## SUPPLIED PASSAGE
"""

The US and many European countries have all introduced pathways to citizenship for long-term migrants because there are huge benefits, both for the host country and for migrants, of recognising realities. In each case they have not had a discernible green-light effect; immigrants have continued to arrive in greater numbers — as they have to the UK, which has not had an amnesty — because the economies need them. Of course, if the amnesty provision is too generous, it might have that effect; but we think our proposal of a six-year residence requirement annuls any such risk.

Mr Andrew Sim ends his letter with two acid drops: that I want to abolish immigration controls — nothing in my article suggested anything like it — and that my wages are paid by the ‘state-funded charityworld’. In spite of all temptations, for the record the Citizen Organising Foundation does not take the state’s shilling; its members — mostly churches, schools and the like — pay dues heavily supplemented by saintly, far-sighted community trusts which believe in the benefits of ordinary people being involved in politics.

"""

## JOB ITEM A
List every country or group of countries named in the passage on immigration amnesty.

## RECORDS PROVIDED
"""

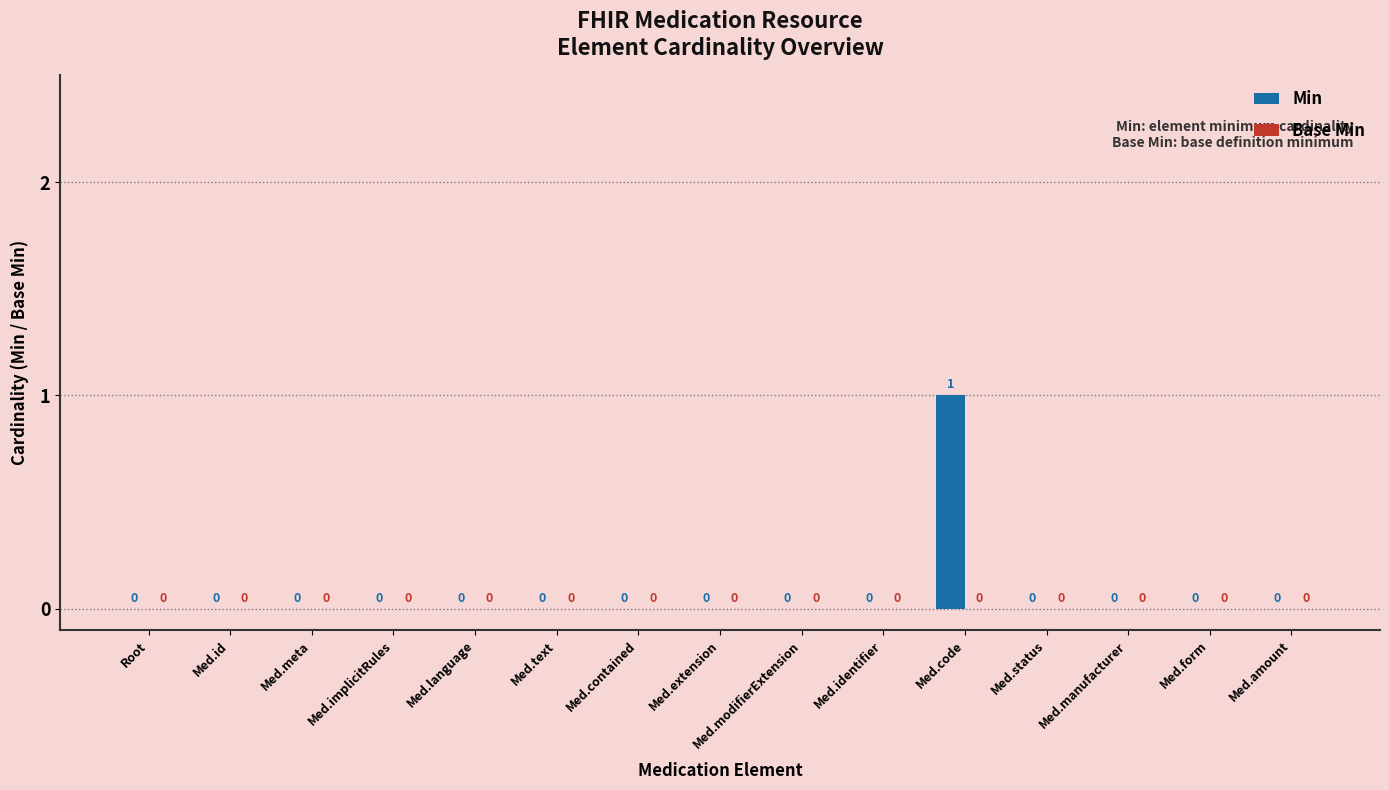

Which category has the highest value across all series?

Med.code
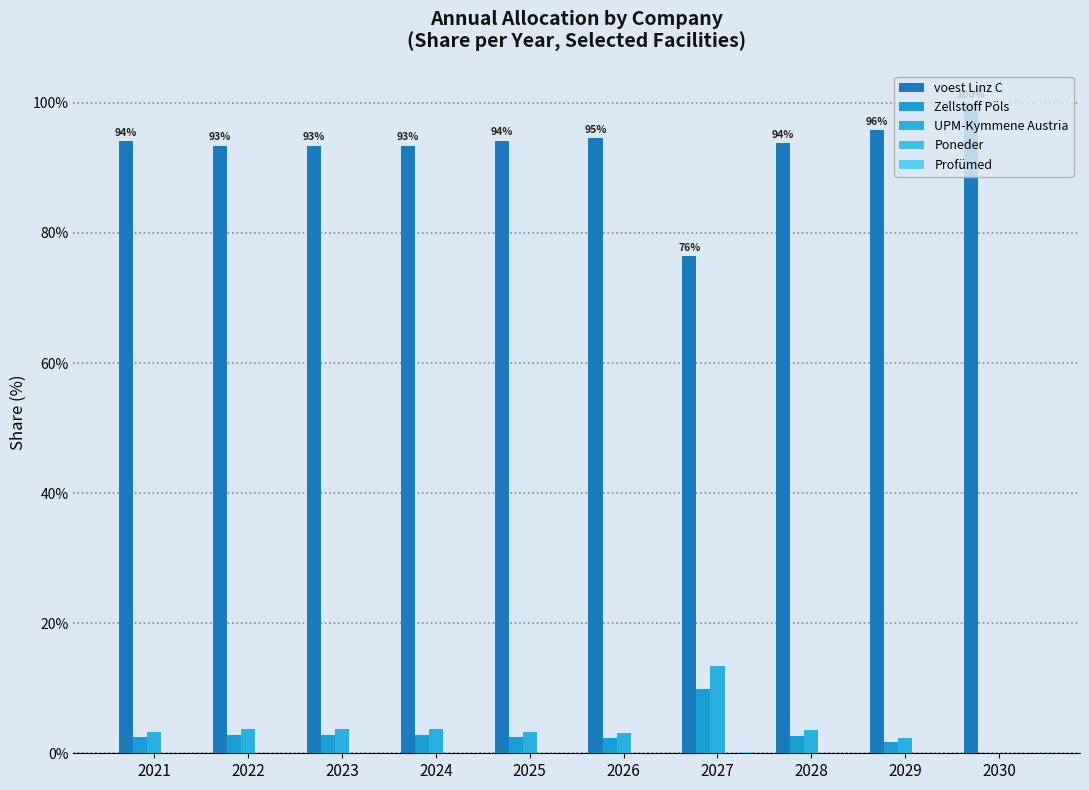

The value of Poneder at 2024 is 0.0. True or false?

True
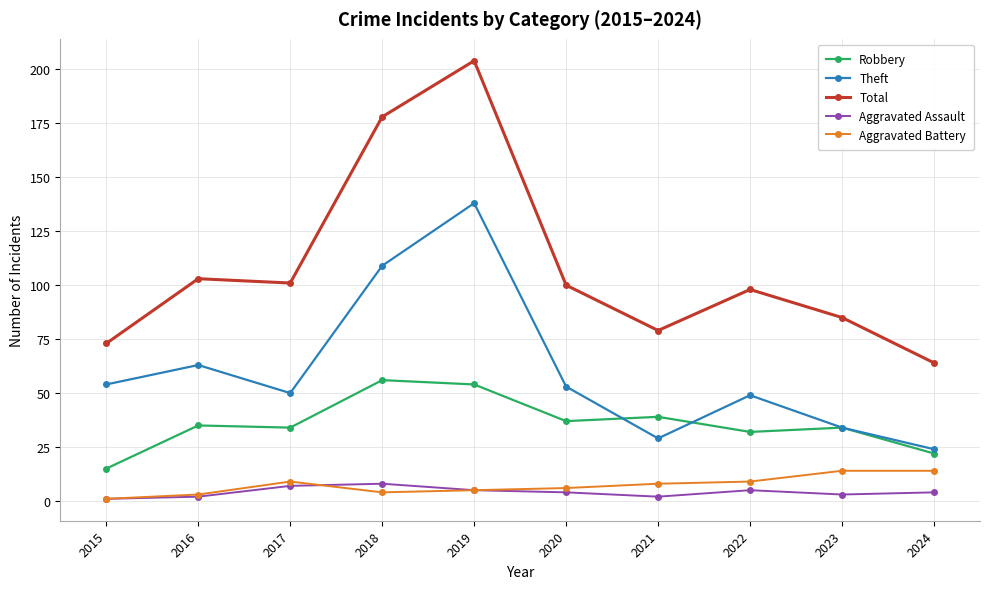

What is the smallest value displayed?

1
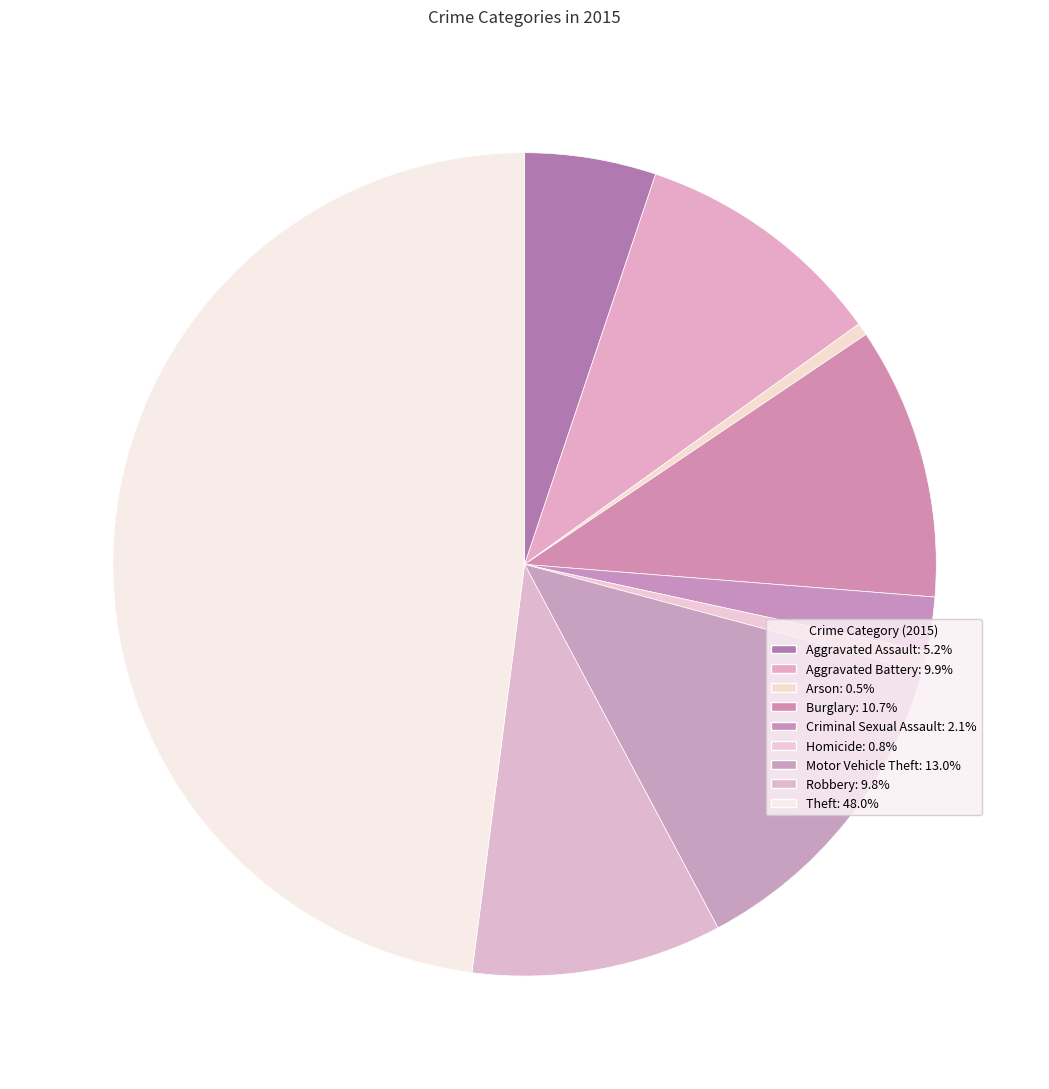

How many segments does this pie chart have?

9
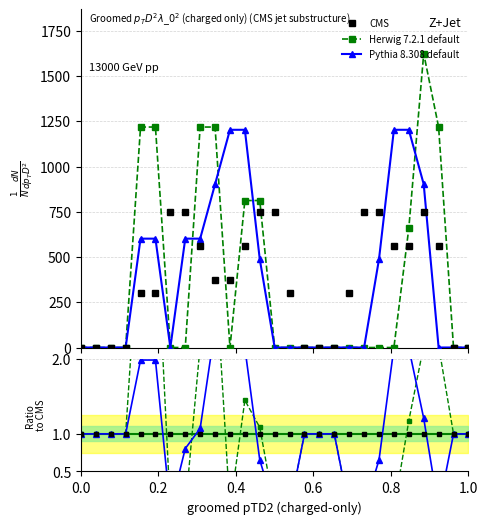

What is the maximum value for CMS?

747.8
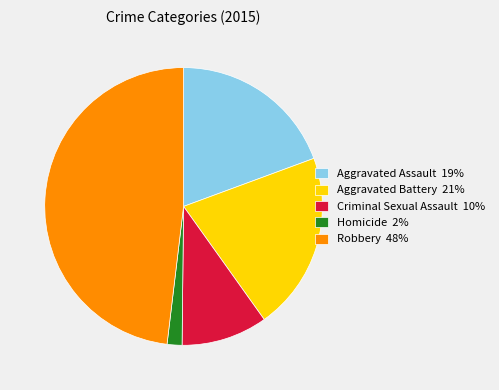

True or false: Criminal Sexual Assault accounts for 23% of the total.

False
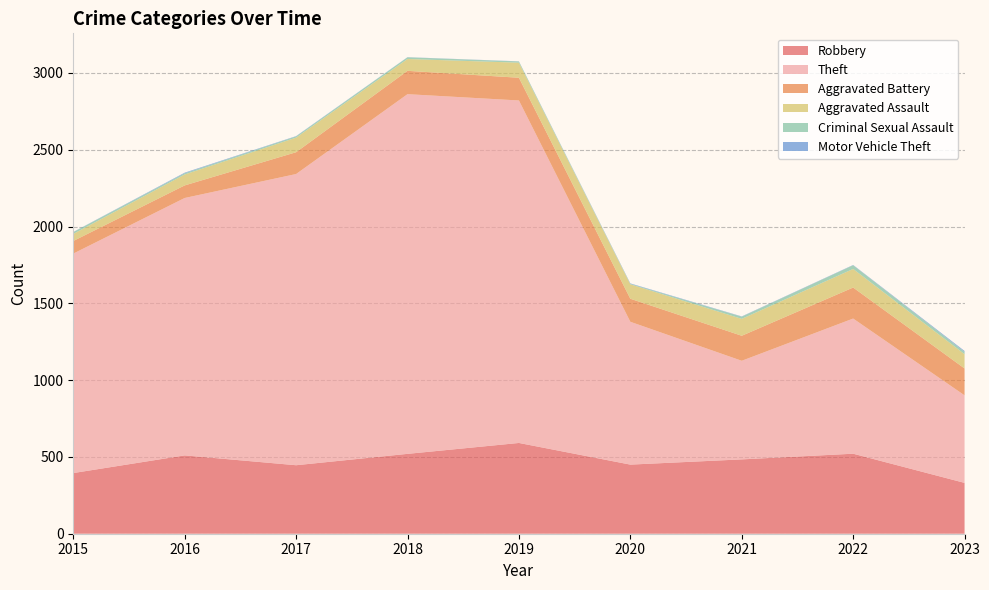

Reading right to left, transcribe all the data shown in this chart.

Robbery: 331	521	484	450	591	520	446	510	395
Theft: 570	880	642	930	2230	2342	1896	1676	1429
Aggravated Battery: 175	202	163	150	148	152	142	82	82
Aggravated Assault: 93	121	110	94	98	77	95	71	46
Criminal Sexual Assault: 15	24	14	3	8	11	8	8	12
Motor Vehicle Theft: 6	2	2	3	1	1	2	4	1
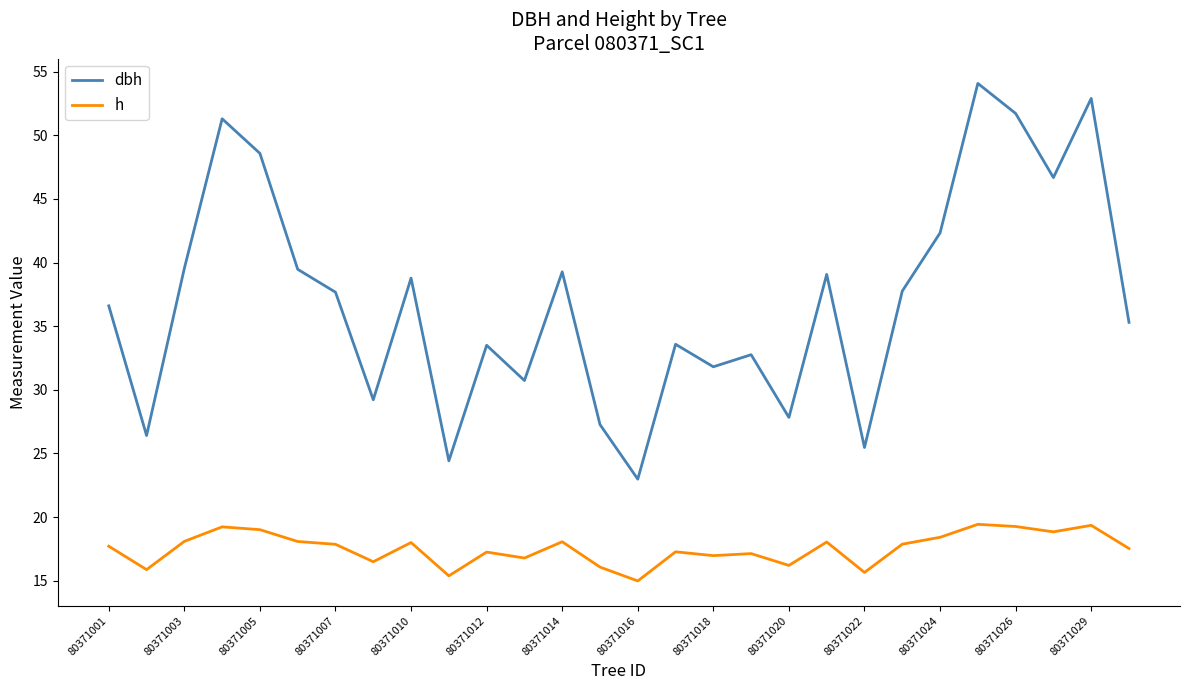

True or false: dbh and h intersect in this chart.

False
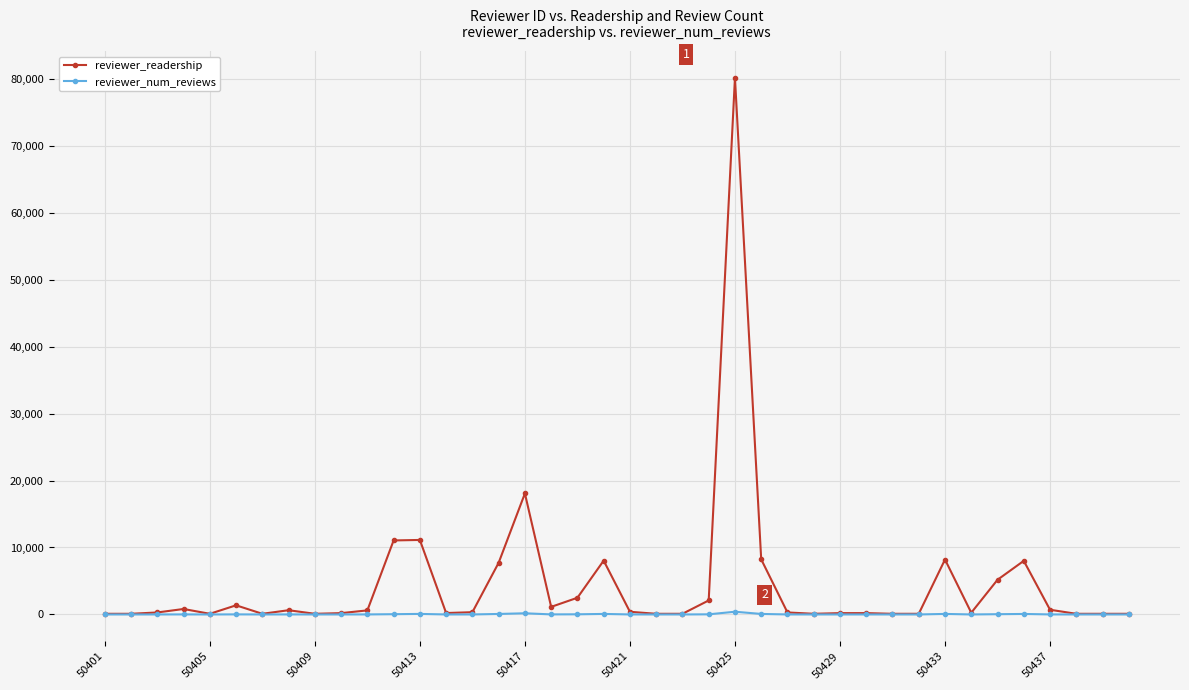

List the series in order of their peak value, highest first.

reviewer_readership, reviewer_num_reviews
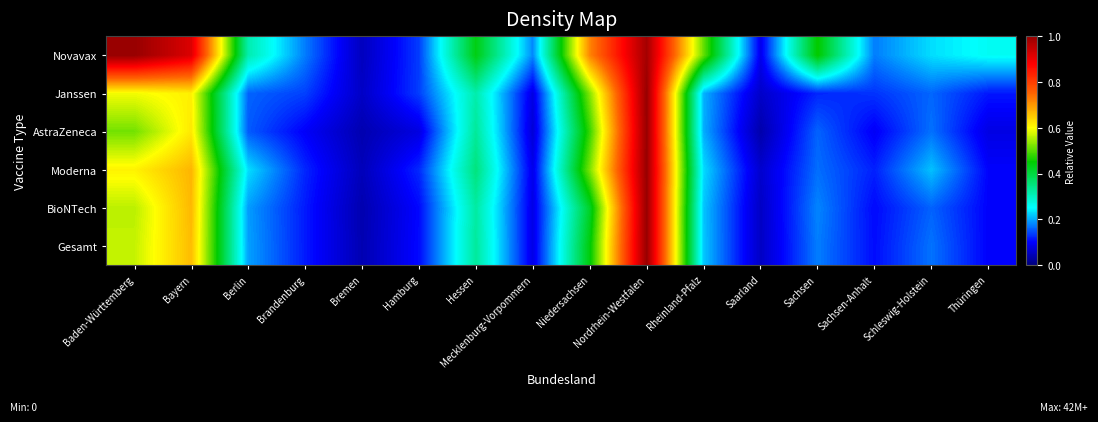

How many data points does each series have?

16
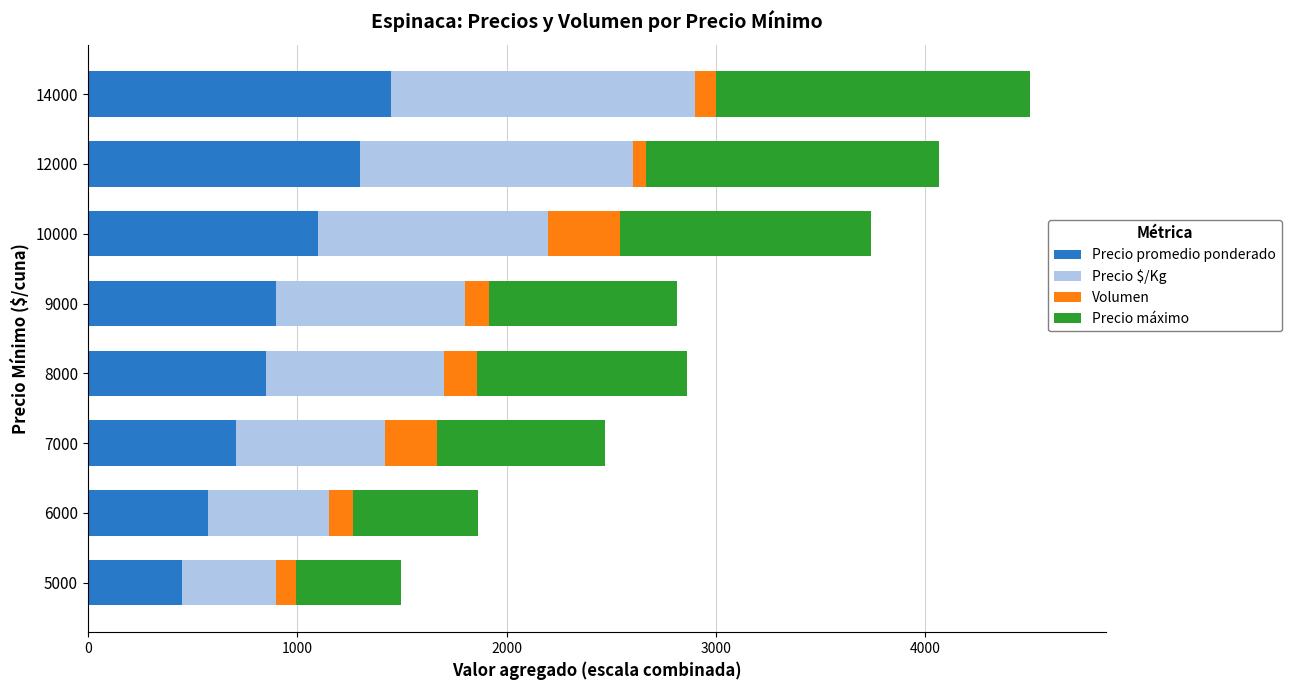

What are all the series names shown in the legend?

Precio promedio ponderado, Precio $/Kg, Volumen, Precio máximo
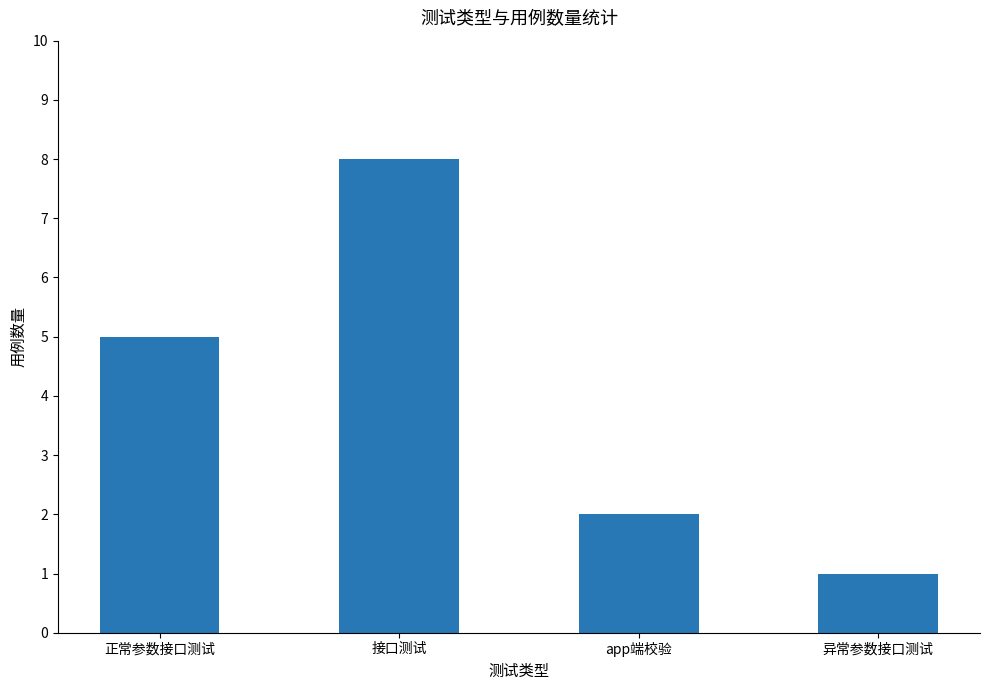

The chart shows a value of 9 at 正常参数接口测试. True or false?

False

"""

## JOB ITEM B
Return each line of the records that contains the word "Sexual", matching case exactly.

## TASK SOLUTION A
The US, many European countries, the UK

## TASK SOLUTION B
True or false: Criminal Sexual Assault accounts for 23% of the total.
Criminal Sexual Assault: 15	24	14	3	8	11	8	8	12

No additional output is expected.